Dataset entries
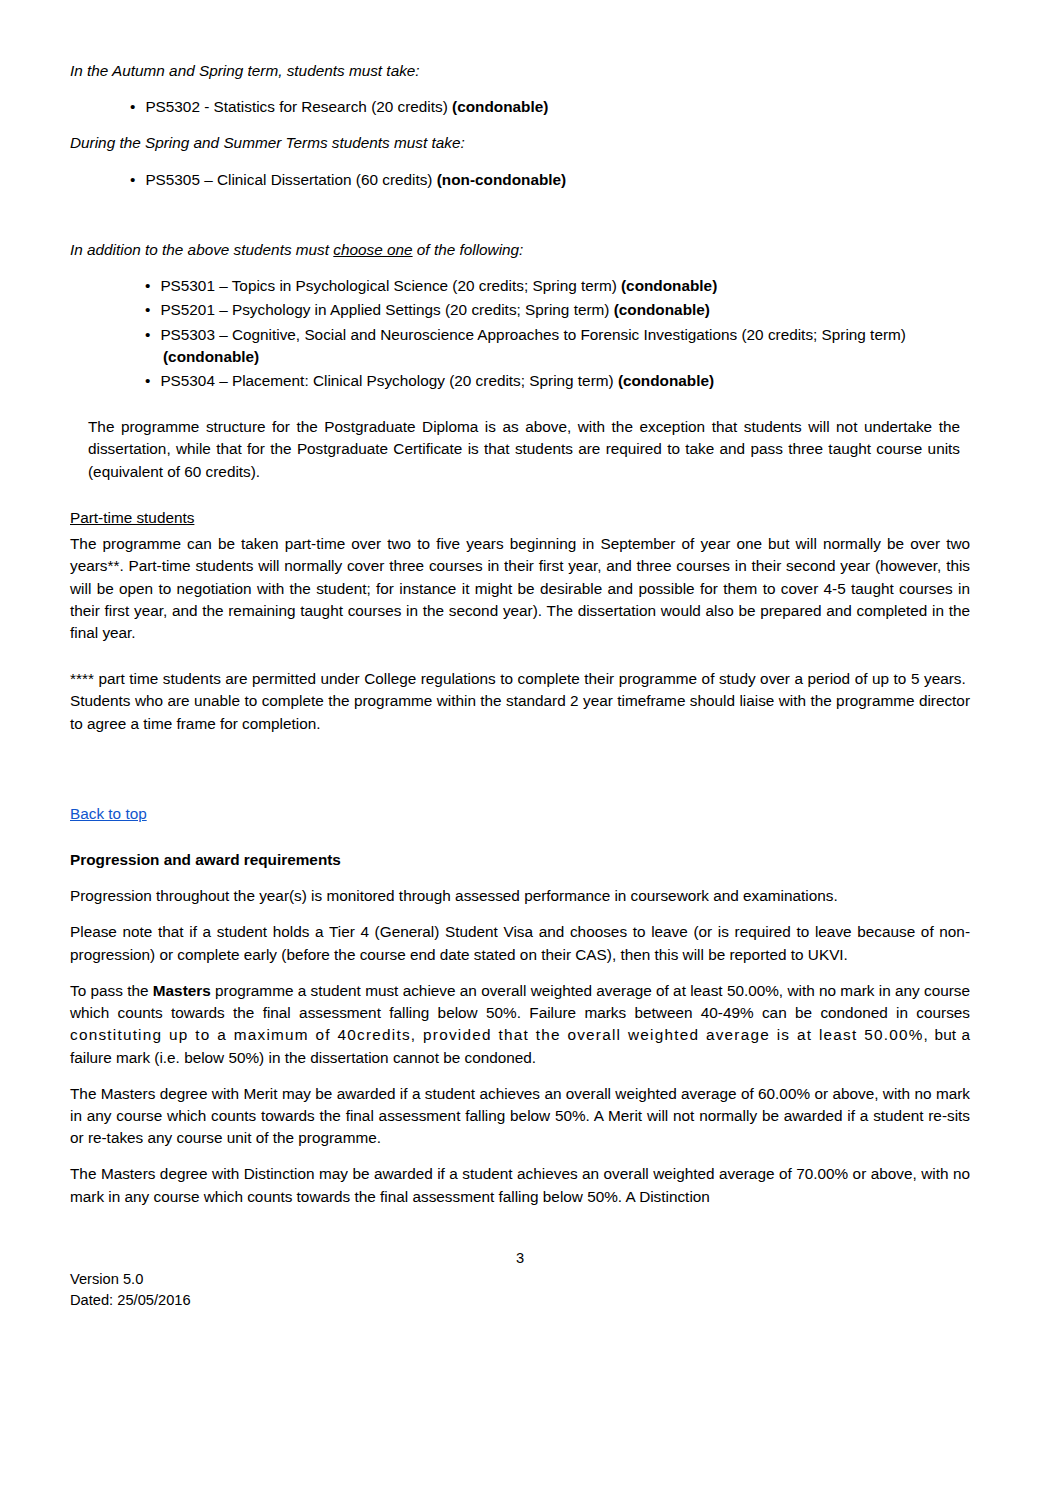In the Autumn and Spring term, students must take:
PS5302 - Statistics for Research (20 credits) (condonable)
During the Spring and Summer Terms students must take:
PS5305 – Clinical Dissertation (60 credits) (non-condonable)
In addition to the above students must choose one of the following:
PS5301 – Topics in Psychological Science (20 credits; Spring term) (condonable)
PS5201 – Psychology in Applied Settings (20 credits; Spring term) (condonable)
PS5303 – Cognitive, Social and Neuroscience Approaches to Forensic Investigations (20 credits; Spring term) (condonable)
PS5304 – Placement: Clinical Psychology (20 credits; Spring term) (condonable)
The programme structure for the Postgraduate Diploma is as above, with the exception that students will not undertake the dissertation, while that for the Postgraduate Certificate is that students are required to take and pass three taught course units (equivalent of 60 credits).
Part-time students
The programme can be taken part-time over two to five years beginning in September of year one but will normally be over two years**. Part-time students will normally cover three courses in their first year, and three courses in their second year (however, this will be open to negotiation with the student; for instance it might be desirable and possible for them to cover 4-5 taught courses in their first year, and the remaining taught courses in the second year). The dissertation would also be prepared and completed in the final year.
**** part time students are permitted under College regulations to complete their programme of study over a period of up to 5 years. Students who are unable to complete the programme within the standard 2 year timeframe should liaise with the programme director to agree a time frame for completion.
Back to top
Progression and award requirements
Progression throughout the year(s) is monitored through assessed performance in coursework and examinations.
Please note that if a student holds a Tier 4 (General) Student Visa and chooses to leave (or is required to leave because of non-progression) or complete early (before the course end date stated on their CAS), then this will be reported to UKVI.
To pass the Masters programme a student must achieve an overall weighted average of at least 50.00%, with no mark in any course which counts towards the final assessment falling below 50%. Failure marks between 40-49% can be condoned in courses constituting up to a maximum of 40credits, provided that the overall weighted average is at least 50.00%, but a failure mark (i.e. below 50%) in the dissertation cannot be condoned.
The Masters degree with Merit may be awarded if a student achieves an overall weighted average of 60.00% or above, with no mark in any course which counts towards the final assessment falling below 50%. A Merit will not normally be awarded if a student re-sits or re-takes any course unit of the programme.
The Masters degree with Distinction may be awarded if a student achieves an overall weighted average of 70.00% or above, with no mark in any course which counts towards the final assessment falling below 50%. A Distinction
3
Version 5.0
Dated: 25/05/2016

Directions: Every line above from the line with "PS5302 - Statistics" to the line with "PS5304 – Placement: Clinical" is wanted, ends included; write them out exactly and add no other line.

Task solution:
PS5302 - Statistics for Research (20 credits) (condonable)
During the Spring and Summer Terms students must take:
PS5305 – Clinical Dissertation (60 credits) (non-condonable)
In addition to the above students must choose one of the following:
PS5301 – Topics in Psychological Science (20 credits; Spring term) (condonable)
PS5201 – Psychology in Applied Settings (20 credits; Spring term) (condonable)
PS5303 – Cognitive, Social and Neuroscience Approaches to Forensic Investigations (20 credits; Spring term) (condonable)
PS5304 – Placement: Clinical Psychology (20 credits; Spring term) (condonable)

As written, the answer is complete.